**Task list:**
(1) In the article on product leadership gaps, do the following statements agree with the text? (a) In the survey, 48% of executive respondents said they are struggling to find the right talent with the right skills. (b) David Jesse has over 20 years of product leadership experience. (c) The survey named engineering teams as the department that organizations expect to change the most. For each, answer yes or no and quote the words of the text that decide it.
(2) Render this sentence from the article on product leadership gaps in Spanish: "Product teams, in particular, are expected to be at the forefront of change."
(3) Pick up the article on product leadership gaps after its final sentence and continue writing it.

**Text section:**
•••
“I've seen how leadership and skills gaps can cascade into organizational dysfunction. The gap between good and great executive leadership isn't incremental — it's exponential.”David Jesse, Executive Product Leader, Advisor, and Coach |
Leadership and skills gaps… Even the most mature organizations and the best of teams have them. According to Hunt Club’s recent market survey, 48% of executive respondents shared that they are struggling to find the right talent with the right skills.
As companies set ambitious transformation goals for 2025, they can no longer afford to “make do” with existing leadership. To achieve business transformation and drive true impact, organizations must evaluate their leaders—rigorously.
Are these leaders equipped to close critical talent gaps and drive forward-thinking strategies that fuel growth, or will they be the roadblocks that stall progress?
Product teams, in particular, are expected to be at the forefront of change.
According to the same survey, product teams are the #1 department organizations/leaders foresee changing the most (related to budget, structure, headcount, and increases in compensation) in order to drive effective transformation in the next year. This underscores the vital role product leaders play in an organization’s ability to innovate and transform.
That’s why we spoke to David Jesse, an executive with over 20 years of product leadership experience at companies like DoorDash, eBay, and Groupon, to understand how top product organizations can meet these evolving demands and mind the gap. Jesse brings deep insight into the qualities that separate product leaders who merely “make do” from those who truly “make exceptional” happen.
“Success hinges on having the right talent – people who thrive with higher ownership and responsibility. We need this mindset across product, design, engineering, and data science.
Both hiring and coaching are critical to address capability gaps in the first place. A strong leader with good support improves the impact of your entire technology department.
David Jesse
|
The Gap, According to Jesse: “Product and engineering teams are experiencing the most dramatic transformation I've seen in my career, driven by AI's unprecedented rate of advancement.
•••
**Provided data:**
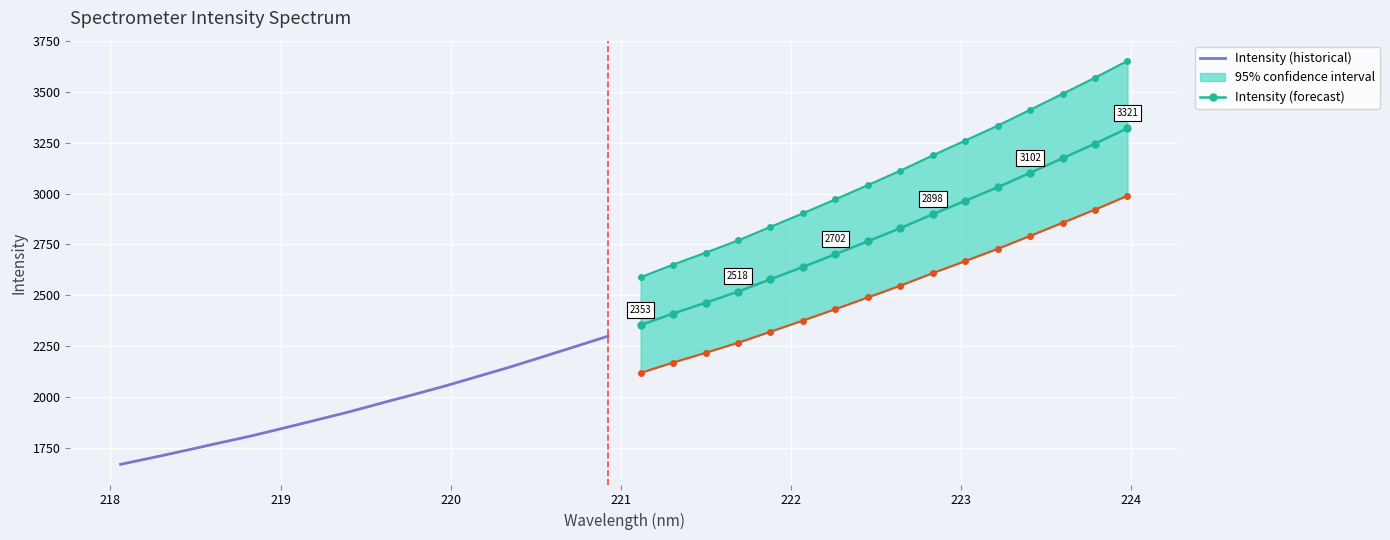

True or false: Intensity (historical) and Intensity (forecast) intersect in this chart.

False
•••
**Answers below:**
(1)
(a) Yes: "48% of executive respondents shared that they are struggling to find the right talent with the right skills."
(b) Yes: "an executive with over 20 years of product leadership experience"
(c) No: "product teams are the #1 department organizations/leaders foresee changing the most"

(2) Se espera que los equipos de producto, en particular, estén a la vanguardia del cambio.

(3)
The most successful teams I'm seeing are exploring how to embed AI across their workflow – from requirements gathering to testing to deployment. This requires a significant mindset shift: teams must become perpetual learners, constantly evaluating new capabilities while maintaining product quality and security.
What worked six months ago might be outdated today, creating both opportunities and challenges for team structure and skill development.
Looking ahead, I expect we'll see dramatic evolution in how product teams are organized and staffed. The highest-performing teams will be those that can rapidly experiment with AI capabilities while maintaining strong focus on customer outcomes.”
What This Means for Finding the Right Talent: As AI reshapes the skills required for success, companies can’t afford to bring on leaders who are just “adept.” They need leaders who understand AI’s potential, and have the vision to restructure teams and workflows to capture its full value.
In short, finding talent that is both technically skilled and strategically agile has become an urgent priority—and a critical challenge—for organizations preparing to compete in an AI-driven future.
The Gap, According to Jesse: “While early success often comes from founder-driven, unscalable approaches, growth demands leaders who have successfully navigated this transition before. The ideal product executives are battle-tested leaders who understand how to preserve entrepreneurial spirit while building repeatable processes that scale.
They have the judgment to know when to add structure without suffocating innovation. We hear the word ‘scale’ all the time, but finding folks who have truly done it, and done it well, isn’t an everyday occurrence.”
What This Means for Finding the Right Talent: Identifying leaders who have actually mastered the art of scaling is rare. And companies can’t rely on promises of scaling expertise alone—they need leaders who have lived it and thrived through it, and can do it all over again.
This means seeking out executives with a proven track record of not only scaling teams, but budgets and operations—leaders who understand the complexities of growth at the exact level you need.
Easy, right?
The Gap, According to Jesse: “Growth-stage companies need leaders who can translate founding vision into systematic principles that guide broader teams. This requires a fundamental shift from building for early adopters to serving mainstream markets.
Without this discipline, products become bloated and teams lose focus on what drove initial success.”
What This Means for Finding the Right Talent: Without this skill set, product teams can easily lose focus, overcomplicate offerings, or fail to prioritize effectively, which can derail growth and hinder the ability to serve mainstream markets.
The challenge is finding product leaders who can actually navigate this transition and drive disciplined execution without sacrificing the entrepreneurial spirit that made the company’s product successful in the first place.
The Gap, According to Jesse: “Many growth-stage teams underestimate how critical alignment and communication becomes at scale.
The best product leaders excel at maintaining this during rapid change, ensuring teams stay coordinated without depending on the founder's direct involvement. They build communication frameworks that scale with the organization.”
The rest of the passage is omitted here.